* **Instructions to follow**
Copy each line of the records that includes "pinky".

********

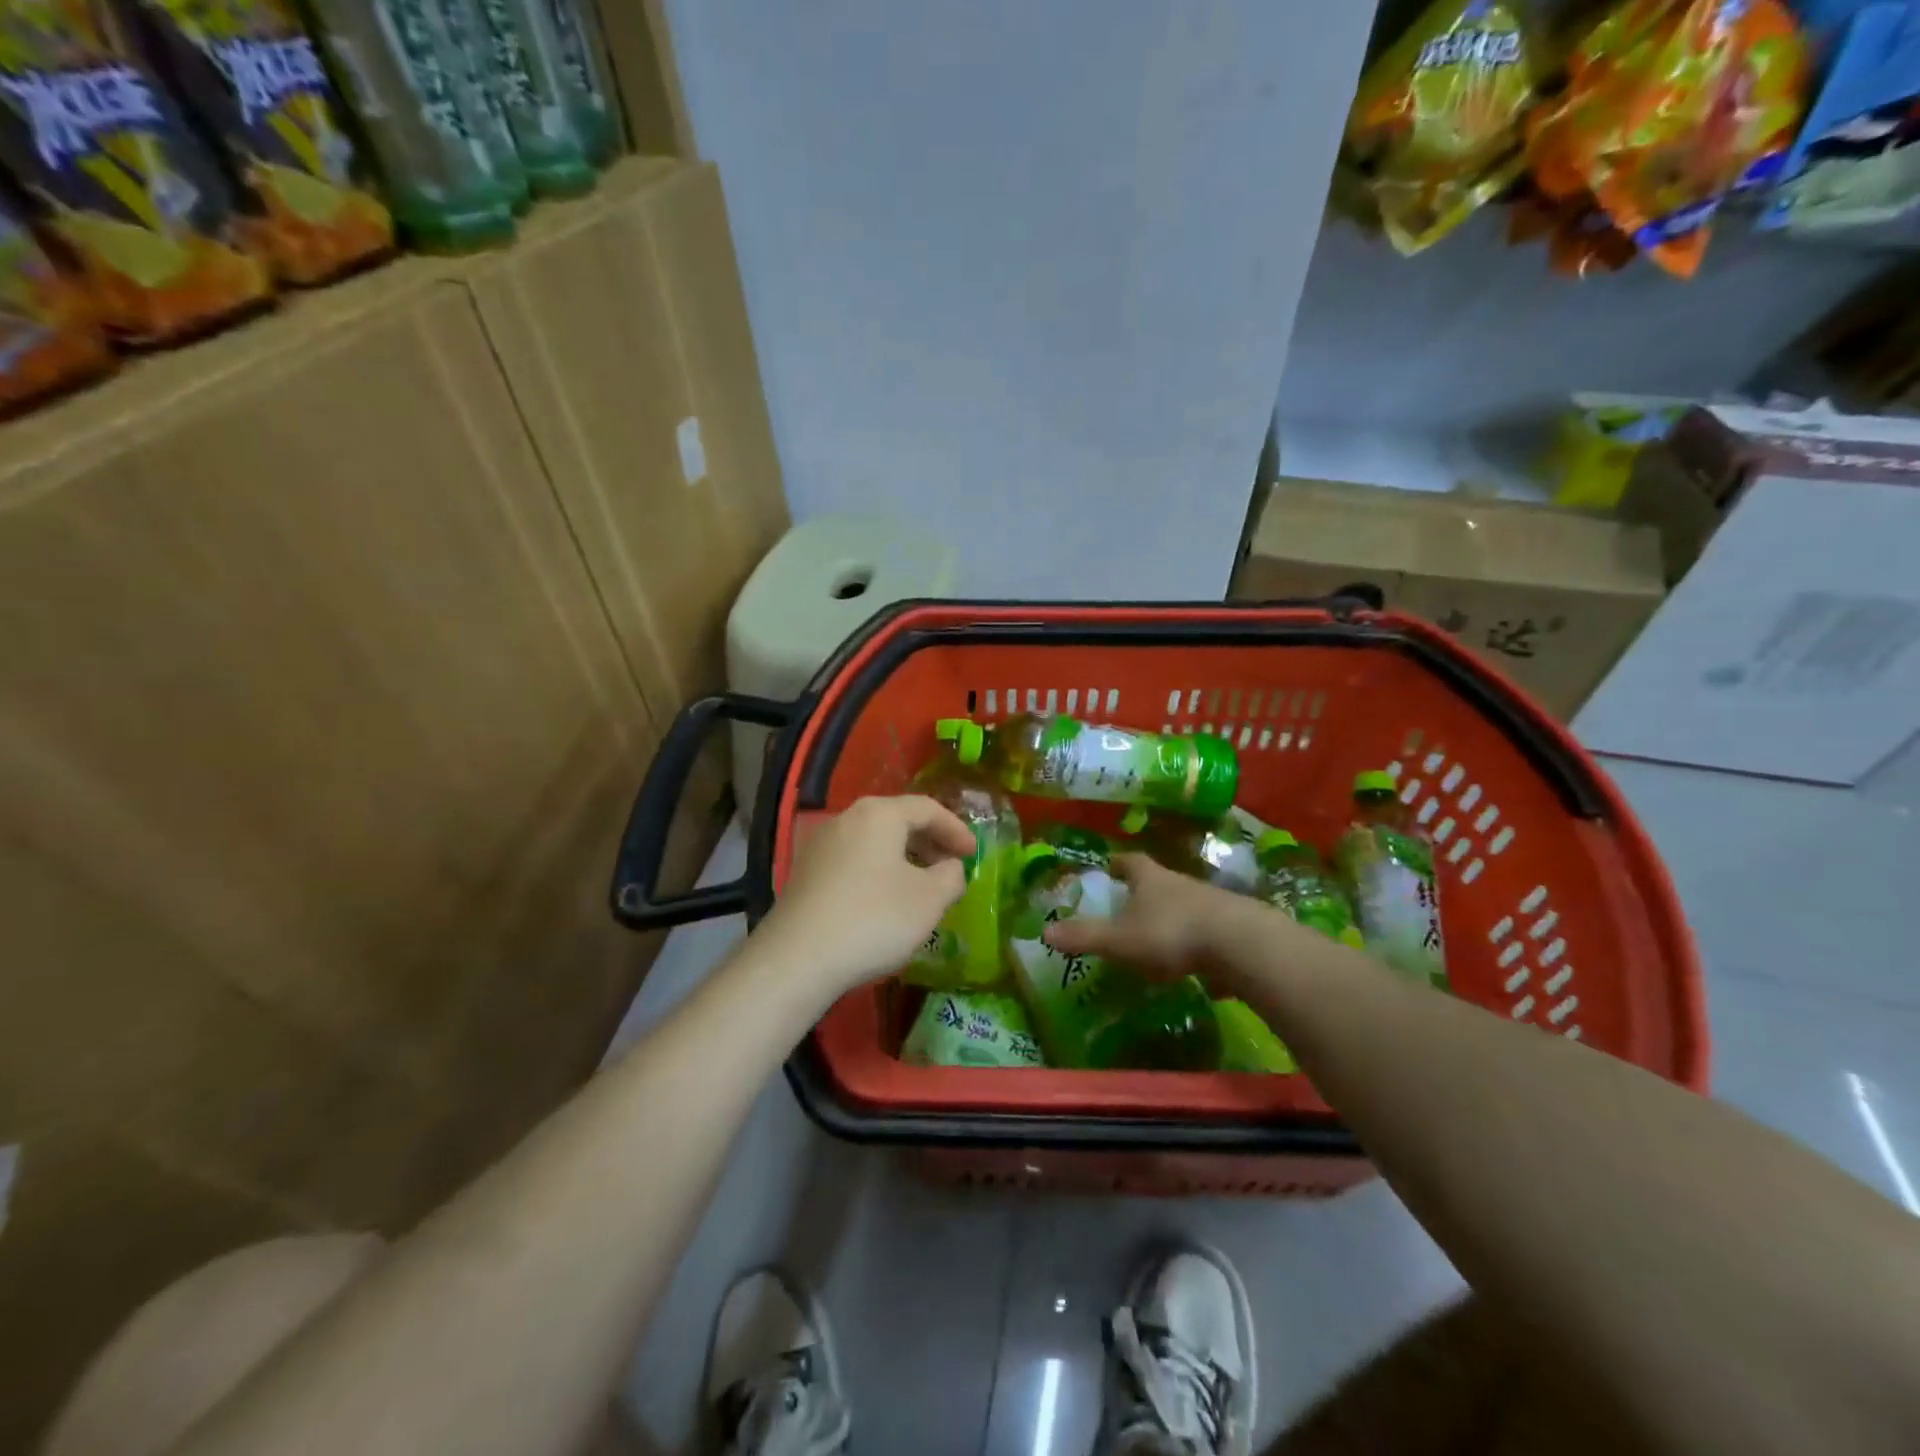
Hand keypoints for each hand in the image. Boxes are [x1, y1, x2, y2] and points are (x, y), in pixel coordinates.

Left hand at [754, 795, 974, 999]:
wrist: (798, 958)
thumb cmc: (874, 918)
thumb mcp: (929, 899)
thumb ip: (951, 876)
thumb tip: (950, 868)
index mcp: (879, 814)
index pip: (927, 808)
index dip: (956, 829)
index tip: (974, 853)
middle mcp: (847, 818)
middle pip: (898, 820)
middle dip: (930, 842)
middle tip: (951, 867)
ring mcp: (821, 844)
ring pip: (874, 841)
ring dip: (904, 858)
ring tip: (922, 886)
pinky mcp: (806, 872)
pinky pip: (854, 860)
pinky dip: (879, 871)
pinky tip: (886, 901)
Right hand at [1043, 853, 1261, 980]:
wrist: (1240, 944)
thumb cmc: (1171, 933)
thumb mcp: (1120, 939)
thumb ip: (1085, 936)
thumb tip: (1044, 931)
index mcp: (1149, 878)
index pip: (1130, 861)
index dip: (1117, 863)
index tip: (1108, 866)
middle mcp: (1179, 882)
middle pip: (1157, 879)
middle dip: (1142, 889)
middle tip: (1126, 902)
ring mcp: (1209, 902)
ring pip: (1182, 902)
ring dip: (1168, 913)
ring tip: (1154, 933)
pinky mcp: (1231, 926)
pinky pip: (1204, 927)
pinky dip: (1191, 937)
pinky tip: (1187, 956)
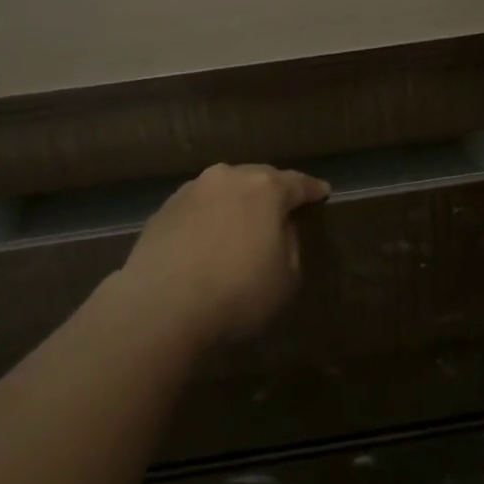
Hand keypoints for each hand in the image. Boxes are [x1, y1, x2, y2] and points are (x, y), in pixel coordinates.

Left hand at [117, 163, 330, 345]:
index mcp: (265, 189)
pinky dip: (209, 217)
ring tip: (242, 222)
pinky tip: (209, 237)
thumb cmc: (237, 292)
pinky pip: (197, 207)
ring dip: (236, 202)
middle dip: (272, 191)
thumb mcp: (286, 277)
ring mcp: (191, 191)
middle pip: (258, 178)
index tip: (323, 192)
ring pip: (224, 189)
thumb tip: (280, 228)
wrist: (161, 306)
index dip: (312, 189)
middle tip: (282, 207)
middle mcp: (227, 178)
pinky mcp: (163, 210)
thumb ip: (291, 244)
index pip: (297, 183)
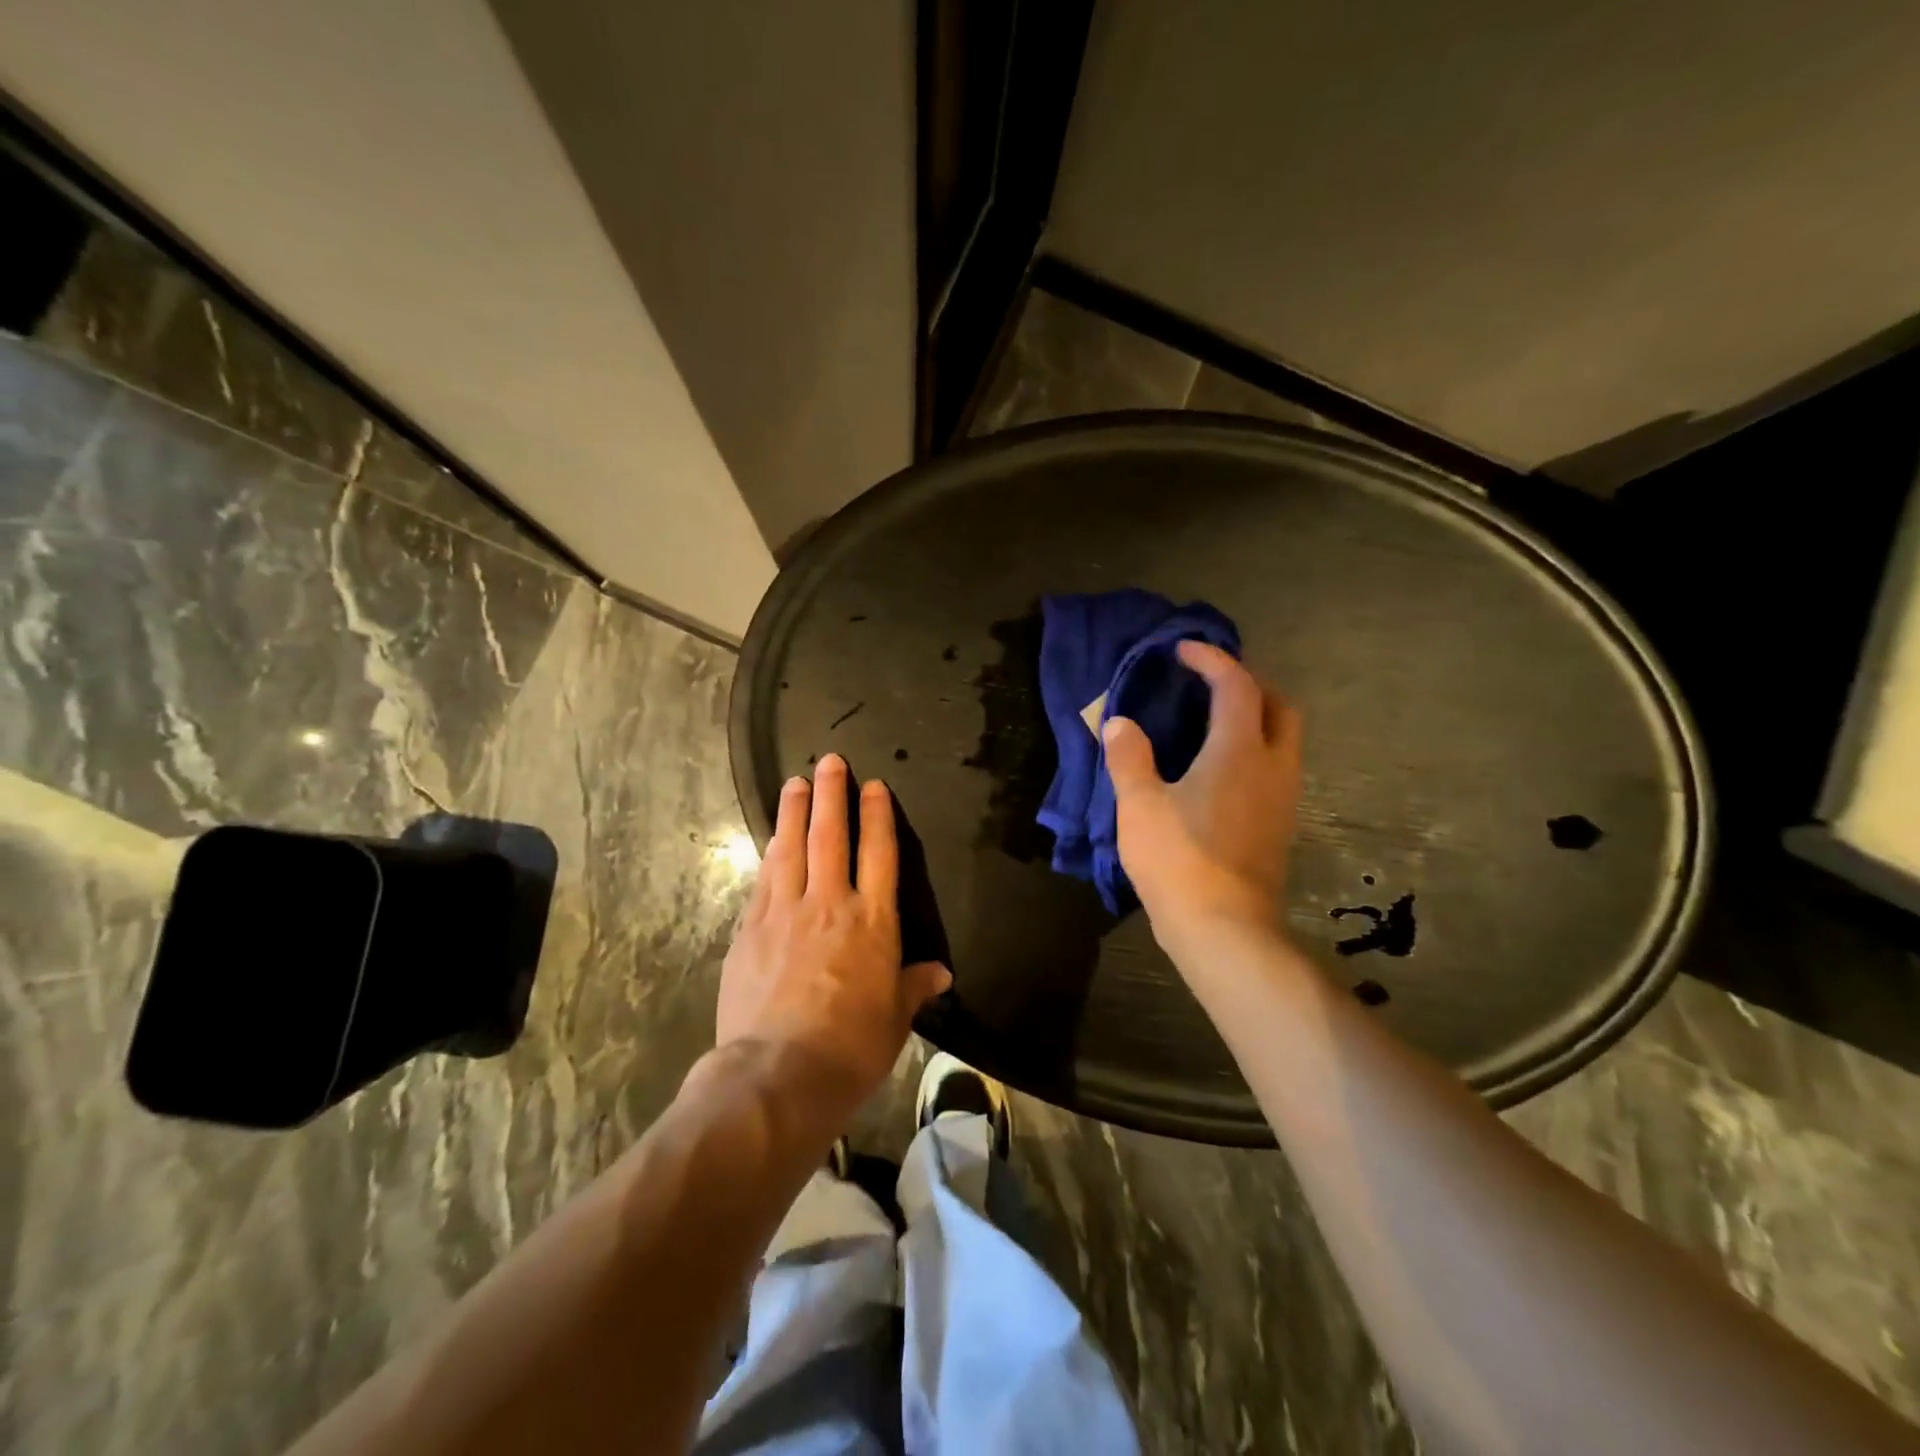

********

* **Answer for this exercise**
pinky mcp: (806, 872)
pinky pip: (854, 860)
pinky dip: (879, 871)
pinky tip: (886, 901)
pinky mcp: (1231, 926)
pinky pip: (1204, 927)
pinky dip: (1191, 937)
pinky tip: (1187, 956)
pinky dip: (209, 217)
pinky tip: (209, 237)
pinky pip: (197, 207)
pinky mcp: (163, 210)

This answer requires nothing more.